Nature-inspired crystal structure predictor
Scientists from Russia have reported a way to improve crystal structure prediction algorithms, making the discovery of new compounds multiple times faster. The results of the study were published in Computer Physics Communications.
Given the ever-increasing need for new technologies, chemists seek higher-performance materials with better strength, weight, stability and other properties. The search for new materials is a challenging task, and if performed experimentally, takes a lot of time and money, as it often requires trying a huge number of compounds at different conditions. Computers can assist with this, but they require good algorithms.
In 2005, Artem R. Oganov, now professor of Skoltech and Moscow Institute of Physics and Technology (MIPT), developed the evolutionary crystal structure prediction algorithm USPEX, perhaps the most successful algorithm in the field, now used by several thousand scientists worldwide. USPEX only needs to know which atoms the crystal is made of. Then it generates a small number of random structures whose stability is assessed based on the energy of interaction between the atoms. Next, an evolutionary mechanism accounts for natural selection, crossover and mutations of the structures and their descendants, resulting in particularly stable compounds.

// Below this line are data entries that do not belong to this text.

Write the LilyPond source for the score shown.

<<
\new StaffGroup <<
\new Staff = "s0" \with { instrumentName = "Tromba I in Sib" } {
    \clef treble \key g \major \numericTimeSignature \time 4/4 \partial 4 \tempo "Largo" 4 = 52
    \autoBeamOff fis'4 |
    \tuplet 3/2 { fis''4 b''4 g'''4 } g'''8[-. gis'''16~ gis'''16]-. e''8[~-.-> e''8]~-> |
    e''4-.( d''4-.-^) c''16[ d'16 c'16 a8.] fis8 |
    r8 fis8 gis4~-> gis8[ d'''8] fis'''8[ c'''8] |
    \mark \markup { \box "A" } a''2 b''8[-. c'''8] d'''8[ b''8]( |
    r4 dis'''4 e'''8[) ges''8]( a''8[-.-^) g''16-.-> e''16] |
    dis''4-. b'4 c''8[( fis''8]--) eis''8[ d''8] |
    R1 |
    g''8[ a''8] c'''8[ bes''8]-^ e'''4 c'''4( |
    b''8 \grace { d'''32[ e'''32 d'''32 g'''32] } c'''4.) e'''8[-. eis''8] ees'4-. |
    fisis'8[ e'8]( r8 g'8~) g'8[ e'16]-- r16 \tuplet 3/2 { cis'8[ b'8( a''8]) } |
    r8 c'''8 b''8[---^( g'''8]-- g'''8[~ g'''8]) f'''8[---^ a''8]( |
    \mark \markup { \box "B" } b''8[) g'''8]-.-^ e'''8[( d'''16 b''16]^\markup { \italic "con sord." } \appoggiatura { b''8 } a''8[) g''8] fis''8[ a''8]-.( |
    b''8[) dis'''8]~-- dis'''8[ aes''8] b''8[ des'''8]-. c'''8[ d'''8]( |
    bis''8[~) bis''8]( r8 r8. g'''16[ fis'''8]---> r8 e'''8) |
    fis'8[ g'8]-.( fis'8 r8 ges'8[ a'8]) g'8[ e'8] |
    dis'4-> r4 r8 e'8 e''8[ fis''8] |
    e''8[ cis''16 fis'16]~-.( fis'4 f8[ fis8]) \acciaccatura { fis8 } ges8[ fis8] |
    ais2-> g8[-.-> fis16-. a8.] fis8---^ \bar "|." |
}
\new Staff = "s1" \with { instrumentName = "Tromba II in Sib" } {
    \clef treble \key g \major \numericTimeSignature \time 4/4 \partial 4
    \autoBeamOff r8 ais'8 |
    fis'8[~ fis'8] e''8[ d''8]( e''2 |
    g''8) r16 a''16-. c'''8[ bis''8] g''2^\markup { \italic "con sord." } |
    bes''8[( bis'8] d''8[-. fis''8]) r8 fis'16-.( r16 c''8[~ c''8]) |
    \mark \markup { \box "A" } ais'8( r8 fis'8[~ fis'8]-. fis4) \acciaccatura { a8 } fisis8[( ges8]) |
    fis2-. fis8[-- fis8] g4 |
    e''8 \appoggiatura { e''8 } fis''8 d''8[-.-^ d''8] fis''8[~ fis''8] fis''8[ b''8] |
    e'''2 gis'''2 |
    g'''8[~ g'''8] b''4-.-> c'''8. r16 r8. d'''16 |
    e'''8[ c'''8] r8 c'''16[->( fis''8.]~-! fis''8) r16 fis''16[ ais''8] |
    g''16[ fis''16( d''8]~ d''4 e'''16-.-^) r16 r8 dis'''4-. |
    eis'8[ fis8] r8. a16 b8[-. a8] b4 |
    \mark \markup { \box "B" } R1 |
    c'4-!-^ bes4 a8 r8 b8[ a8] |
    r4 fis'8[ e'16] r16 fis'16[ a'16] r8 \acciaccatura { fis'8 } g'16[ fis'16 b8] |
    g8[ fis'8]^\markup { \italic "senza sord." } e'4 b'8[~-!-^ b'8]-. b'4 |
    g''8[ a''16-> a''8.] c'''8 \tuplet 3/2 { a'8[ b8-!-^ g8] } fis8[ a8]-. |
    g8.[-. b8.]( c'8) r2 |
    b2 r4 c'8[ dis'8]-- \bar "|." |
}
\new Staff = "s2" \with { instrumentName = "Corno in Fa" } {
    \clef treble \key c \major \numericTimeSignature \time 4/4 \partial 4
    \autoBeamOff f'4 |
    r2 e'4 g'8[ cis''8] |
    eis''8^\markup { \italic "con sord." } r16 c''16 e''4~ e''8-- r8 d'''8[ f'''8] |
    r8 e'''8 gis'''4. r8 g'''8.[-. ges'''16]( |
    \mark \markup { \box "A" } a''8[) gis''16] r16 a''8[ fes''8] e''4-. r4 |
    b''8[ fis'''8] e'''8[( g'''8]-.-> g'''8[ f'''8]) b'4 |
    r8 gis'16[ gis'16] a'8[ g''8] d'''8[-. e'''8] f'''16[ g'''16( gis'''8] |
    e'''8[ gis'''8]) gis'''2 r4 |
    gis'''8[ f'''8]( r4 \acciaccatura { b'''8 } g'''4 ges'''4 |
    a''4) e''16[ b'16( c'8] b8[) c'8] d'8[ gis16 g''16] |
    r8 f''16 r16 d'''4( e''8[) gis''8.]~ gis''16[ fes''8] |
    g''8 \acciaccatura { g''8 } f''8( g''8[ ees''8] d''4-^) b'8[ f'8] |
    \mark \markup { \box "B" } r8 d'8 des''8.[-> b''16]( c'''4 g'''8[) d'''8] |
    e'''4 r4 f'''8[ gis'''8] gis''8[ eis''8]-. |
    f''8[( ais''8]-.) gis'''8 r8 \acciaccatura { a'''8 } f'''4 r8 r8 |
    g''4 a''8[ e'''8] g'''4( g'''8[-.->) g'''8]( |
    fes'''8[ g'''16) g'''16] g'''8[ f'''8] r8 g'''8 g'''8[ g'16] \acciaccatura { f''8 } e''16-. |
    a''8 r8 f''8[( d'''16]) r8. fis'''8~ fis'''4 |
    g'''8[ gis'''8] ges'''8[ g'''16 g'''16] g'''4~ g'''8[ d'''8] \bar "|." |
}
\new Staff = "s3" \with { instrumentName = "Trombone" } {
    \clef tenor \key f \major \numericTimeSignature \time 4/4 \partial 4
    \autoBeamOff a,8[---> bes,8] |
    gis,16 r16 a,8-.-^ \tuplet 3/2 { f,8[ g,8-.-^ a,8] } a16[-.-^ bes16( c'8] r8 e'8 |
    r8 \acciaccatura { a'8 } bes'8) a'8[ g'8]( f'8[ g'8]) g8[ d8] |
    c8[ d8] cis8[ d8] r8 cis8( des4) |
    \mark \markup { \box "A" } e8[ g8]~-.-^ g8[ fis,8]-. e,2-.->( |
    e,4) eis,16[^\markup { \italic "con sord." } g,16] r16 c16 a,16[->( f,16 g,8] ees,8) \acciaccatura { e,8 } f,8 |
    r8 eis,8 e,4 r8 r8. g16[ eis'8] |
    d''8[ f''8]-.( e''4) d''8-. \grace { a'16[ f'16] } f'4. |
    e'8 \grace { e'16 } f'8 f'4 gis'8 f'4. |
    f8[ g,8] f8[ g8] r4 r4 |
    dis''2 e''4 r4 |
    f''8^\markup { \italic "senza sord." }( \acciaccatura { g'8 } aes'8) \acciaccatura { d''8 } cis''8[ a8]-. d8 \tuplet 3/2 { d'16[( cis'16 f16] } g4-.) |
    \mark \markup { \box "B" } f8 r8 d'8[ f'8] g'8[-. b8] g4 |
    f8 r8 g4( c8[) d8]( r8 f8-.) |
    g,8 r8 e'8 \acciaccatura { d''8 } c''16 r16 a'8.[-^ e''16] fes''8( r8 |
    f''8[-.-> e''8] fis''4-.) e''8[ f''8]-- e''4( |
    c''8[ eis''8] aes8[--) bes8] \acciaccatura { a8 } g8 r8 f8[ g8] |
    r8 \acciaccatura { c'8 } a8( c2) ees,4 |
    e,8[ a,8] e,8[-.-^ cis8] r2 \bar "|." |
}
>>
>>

In their recent study, scientists from Skoltech, MIPT and Samara State Technical University, led by Artem R. Oganov, improved USPEX's first step, which generates initial structures. Showing that purely random generation is not very effective, the researchers turned to nature for inspiration and developed a random structure generator based on a database of the topological types of crystal structures, amalgamating evolutionary approaches developed by Oganov and topological approaches developed by Professor Vladislav Blatov from Samara. Knowing that nearly all of the 200,000 inorganic crystal structures known to date belong to 3,000 topological types, one can very quickly generate an array of structures similar to the sought-for structure. The tests showed that thanks to the new generator, the evolutionary search copes with the prediction tasks 3 times faster compared to its previous version.
"The 3,000 topological types are the result of abstraction applied to real structures. Going the other way round, you can generate nearly all the known structures and an infinite number of unknown but reasonable structures from these 3,000 types. This is an excellent starting point for an evolutionary mechanism. Right from the start you most likely sample an area close to the optimal solution. You either get the optimal solution right in the beginning, or get somewhere near it and then get it by evolutionary improvement," explains Pavel Bushlanov, the first author of the study and a researcher at Oganov's laboratory at Skoltech.